8) As arguidas foram, a título pessoal e na qualidade de representantes da sociedade arguida, notificadas para, em 30 dias, procederem ao pagamento da referida quantia e respectivos juros de mora, conforme previsto no artigo 105.º, n.º 4, alínea b), do R.G.I.T., não o tendo, porém, efectuado nesse prazo nem até à presente data.

9) As arguidas agiram com intenção de não entregar as contribuições devidas à Segurança Social, descontadas nas remunerações pagas aos seus trabalhadores e gerentes, nos aludidos períodos, retendo-as e dando-lhes destino diferente, não obstante não lhes pertencerem e em prejuízo do Estado, que não as pôde utilizar para as finalidades previstas na legislação da Segurança Social, o que realizaram e conseguiram.

10) Sabendo que as mesmas não lhes pertenciam e que estavam obrigadas a entregá-las à Segurança Social.

11) As arguidas B... e C... agiram em nome e no interesse da sociedade arguida « A... , Lda.», bem como no seu próprio interesse.

■ Listagem de dados:

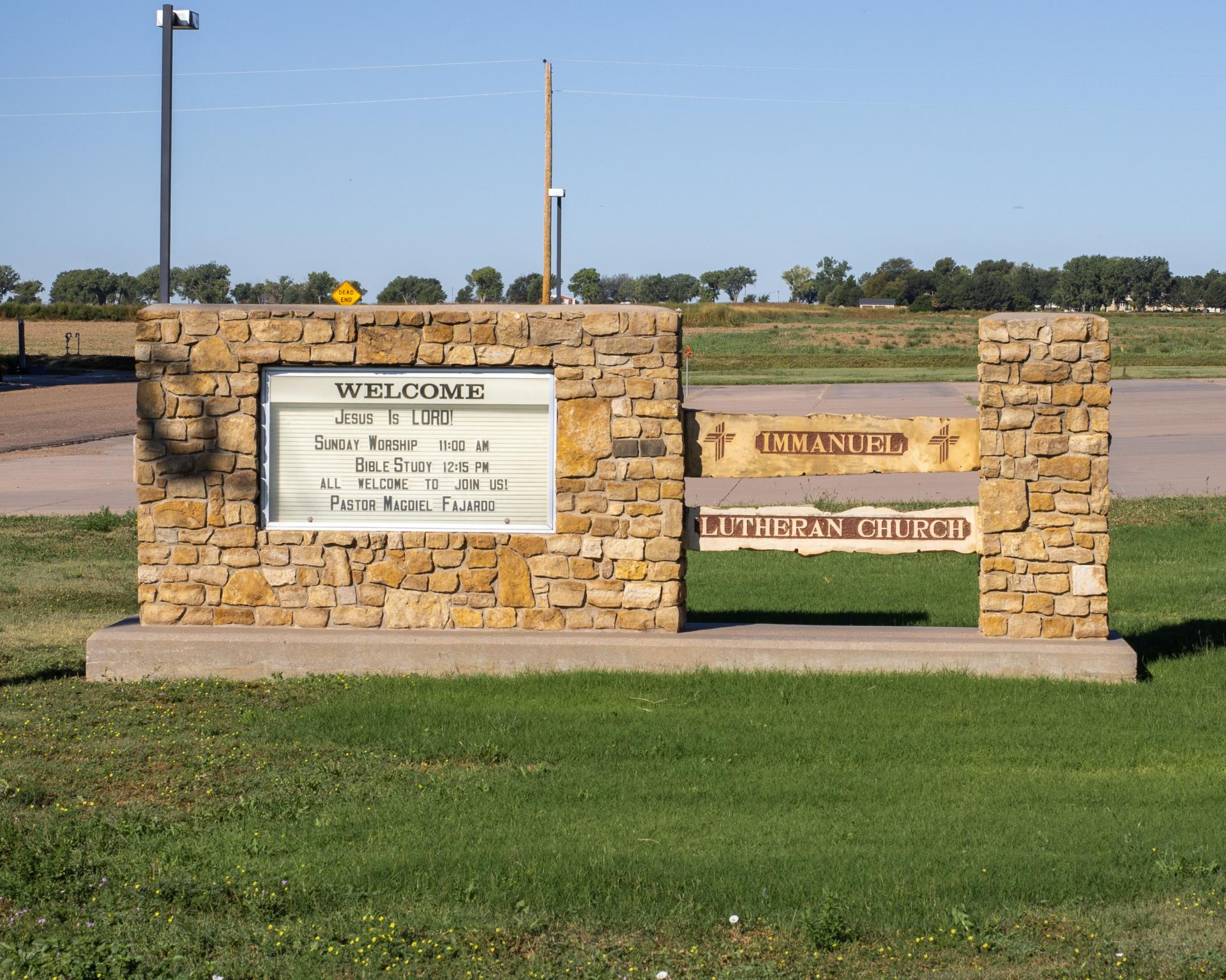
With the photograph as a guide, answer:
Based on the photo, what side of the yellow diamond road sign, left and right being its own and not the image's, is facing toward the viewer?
front

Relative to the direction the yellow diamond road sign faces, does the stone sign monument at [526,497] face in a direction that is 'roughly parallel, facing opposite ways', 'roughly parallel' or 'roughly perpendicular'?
roughly parallel

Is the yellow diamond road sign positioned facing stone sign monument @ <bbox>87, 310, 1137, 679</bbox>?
yes

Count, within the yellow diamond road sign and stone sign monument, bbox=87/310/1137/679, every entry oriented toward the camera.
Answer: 2

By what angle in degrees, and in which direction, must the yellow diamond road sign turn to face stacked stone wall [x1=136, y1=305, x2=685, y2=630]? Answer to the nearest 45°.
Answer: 0° — it already faces it

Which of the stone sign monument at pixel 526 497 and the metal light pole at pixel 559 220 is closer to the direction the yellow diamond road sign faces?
the stone sign monument

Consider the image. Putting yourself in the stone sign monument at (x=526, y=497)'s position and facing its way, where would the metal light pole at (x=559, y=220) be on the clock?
The metal light pole is roughly at 6 o'clock from the stone sign monument.

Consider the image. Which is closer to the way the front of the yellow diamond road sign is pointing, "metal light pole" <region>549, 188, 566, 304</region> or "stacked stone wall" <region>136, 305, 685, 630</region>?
the stacked stone wall
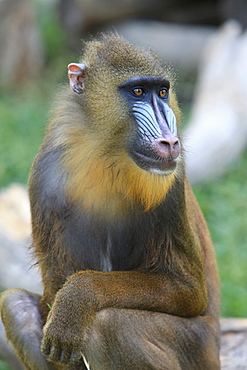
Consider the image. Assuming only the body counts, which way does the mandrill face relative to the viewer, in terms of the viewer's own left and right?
facing the viewer and to the left of the viewer
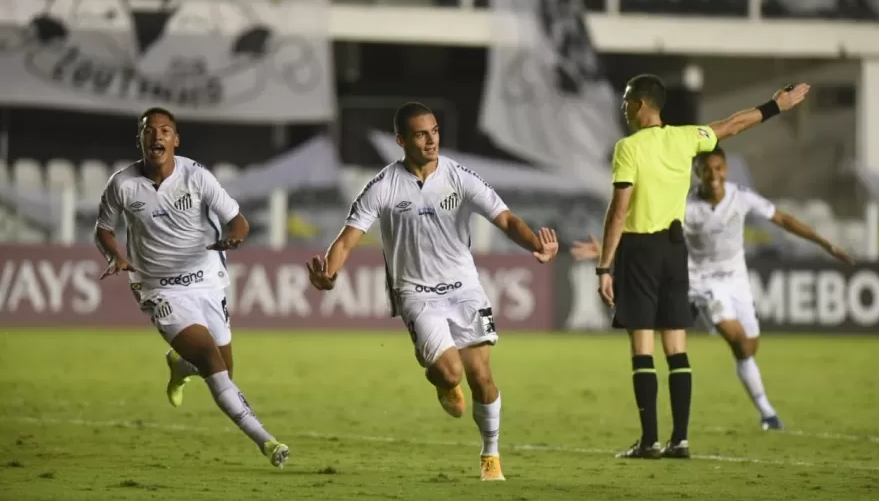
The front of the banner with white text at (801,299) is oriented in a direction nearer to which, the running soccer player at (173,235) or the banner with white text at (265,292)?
the running soccer player

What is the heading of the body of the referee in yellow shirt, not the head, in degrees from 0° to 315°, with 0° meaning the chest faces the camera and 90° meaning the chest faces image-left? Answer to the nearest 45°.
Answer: approximately 135°

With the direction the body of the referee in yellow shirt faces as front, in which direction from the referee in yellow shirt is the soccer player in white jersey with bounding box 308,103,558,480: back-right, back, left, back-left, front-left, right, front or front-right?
left

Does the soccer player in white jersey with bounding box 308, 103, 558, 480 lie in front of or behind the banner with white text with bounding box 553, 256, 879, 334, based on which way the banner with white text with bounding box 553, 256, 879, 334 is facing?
in front

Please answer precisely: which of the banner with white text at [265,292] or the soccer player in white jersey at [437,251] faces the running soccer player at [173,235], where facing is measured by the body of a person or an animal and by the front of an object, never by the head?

■ Trabalho a realizar:
Liste, por favor, todas as arguidas que o texto de estudo designa pelo nome, incluindo a sociedade.

■ Espaço de resposta:
B...
C...
A... , Lda.